[Collected data]

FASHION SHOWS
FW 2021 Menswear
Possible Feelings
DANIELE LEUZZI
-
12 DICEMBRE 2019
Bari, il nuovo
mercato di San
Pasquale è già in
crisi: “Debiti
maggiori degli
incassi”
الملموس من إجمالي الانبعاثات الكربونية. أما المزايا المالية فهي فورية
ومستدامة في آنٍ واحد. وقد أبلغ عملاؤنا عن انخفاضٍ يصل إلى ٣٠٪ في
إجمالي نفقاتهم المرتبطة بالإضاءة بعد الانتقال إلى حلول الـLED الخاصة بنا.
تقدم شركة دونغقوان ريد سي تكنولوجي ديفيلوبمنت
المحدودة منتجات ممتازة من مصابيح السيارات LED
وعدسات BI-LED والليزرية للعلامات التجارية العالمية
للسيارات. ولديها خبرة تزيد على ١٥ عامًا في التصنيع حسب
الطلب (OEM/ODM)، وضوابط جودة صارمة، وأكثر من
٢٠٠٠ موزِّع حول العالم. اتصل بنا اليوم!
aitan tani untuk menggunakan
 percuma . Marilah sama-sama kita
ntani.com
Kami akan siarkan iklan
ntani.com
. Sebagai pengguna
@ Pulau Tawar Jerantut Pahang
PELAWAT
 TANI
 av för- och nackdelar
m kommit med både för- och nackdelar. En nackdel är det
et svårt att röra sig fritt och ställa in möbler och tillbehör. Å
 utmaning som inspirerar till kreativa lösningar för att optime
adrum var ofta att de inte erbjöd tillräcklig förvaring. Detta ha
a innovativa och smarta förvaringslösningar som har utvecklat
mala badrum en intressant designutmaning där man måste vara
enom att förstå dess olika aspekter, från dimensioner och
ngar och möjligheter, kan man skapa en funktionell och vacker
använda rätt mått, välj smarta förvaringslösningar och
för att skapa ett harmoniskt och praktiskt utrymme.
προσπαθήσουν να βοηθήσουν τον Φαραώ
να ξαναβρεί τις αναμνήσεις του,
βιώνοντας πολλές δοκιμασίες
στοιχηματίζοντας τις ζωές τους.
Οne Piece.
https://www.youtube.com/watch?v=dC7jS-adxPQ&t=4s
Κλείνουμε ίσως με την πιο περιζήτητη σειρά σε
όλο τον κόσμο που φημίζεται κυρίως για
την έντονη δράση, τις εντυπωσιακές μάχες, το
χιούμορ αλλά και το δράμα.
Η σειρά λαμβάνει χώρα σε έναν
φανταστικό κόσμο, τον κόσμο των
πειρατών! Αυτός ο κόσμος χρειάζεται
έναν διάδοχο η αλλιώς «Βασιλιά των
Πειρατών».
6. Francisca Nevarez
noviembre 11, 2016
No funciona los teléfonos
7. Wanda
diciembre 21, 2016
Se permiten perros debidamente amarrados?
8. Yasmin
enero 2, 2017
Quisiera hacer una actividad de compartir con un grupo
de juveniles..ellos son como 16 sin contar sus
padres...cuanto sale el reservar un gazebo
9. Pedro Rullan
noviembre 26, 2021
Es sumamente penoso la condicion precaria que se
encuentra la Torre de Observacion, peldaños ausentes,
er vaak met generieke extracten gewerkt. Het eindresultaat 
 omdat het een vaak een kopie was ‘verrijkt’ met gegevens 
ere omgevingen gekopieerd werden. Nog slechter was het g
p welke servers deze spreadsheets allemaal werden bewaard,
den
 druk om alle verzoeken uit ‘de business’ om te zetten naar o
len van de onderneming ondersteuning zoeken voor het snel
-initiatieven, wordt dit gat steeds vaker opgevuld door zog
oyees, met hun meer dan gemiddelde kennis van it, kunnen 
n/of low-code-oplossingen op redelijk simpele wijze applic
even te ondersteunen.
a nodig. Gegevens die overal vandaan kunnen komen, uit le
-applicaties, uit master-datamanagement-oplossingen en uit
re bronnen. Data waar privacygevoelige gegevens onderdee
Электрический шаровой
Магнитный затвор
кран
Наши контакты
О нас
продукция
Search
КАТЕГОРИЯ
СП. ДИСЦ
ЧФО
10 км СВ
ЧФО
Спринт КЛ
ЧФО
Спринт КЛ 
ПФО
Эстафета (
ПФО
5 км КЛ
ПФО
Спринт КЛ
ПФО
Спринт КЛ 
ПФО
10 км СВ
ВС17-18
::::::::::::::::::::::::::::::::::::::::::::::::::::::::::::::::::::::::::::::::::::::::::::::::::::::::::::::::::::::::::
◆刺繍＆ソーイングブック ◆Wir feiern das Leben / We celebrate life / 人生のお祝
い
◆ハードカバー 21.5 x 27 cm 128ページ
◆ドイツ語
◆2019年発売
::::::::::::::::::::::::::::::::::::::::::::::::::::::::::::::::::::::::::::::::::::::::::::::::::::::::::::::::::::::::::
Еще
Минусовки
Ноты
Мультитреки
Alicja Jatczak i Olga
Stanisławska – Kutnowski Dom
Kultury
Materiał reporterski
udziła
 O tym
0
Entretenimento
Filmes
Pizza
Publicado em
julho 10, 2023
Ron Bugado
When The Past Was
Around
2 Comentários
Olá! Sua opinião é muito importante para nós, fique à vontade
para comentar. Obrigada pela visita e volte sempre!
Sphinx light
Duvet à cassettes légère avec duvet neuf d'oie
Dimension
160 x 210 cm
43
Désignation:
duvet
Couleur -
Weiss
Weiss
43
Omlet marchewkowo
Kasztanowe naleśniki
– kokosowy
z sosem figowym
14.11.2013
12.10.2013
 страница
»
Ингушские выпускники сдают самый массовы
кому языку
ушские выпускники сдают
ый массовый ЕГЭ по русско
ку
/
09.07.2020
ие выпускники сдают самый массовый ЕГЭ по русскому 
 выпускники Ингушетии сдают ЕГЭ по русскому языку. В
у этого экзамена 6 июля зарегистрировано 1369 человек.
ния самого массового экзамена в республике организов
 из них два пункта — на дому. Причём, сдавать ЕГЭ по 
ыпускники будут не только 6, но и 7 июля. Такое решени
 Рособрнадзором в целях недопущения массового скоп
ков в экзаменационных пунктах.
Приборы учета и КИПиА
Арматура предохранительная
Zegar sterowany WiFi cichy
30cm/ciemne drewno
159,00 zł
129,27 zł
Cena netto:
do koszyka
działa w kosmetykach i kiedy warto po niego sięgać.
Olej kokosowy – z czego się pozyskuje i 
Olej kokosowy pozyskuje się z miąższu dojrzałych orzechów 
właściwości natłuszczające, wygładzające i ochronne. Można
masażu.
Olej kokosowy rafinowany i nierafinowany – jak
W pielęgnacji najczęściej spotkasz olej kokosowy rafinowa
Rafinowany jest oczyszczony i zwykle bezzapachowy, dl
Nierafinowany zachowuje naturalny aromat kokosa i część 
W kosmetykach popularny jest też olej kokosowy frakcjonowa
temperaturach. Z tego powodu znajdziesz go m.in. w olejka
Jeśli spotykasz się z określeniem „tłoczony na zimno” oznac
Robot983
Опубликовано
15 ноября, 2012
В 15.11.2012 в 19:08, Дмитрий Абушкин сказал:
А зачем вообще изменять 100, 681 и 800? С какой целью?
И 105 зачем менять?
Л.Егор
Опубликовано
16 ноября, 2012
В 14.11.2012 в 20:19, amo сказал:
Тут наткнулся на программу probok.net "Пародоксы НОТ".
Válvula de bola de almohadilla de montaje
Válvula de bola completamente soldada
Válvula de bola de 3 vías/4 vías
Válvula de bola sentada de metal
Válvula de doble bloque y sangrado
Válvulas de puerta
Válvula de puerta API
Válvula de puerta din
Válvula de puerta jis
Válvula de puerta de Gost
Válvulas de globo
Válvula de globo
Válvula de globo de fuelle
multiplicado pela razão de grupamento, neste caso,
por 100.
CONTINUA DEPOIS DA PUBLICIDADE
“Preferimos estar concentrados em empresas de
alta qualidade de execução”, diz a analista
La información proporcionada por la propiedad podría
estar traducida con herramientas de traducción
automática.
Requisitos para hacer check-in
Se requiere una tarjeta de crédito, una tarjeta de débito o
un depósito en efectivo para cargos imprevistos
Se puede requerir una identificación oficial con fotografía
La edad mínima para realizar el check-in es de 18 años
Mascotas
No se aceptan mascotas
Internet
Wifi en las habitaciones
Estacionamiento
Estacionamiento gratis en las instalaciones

### What needs to be done
Every line in the data above that contains "puerta" needs to be copied.

### Task output
Válvulas de puerta
Válvula de puerta API
Válvula de puerta din
Válvula de puerta jis
Válvula de puerta de Gost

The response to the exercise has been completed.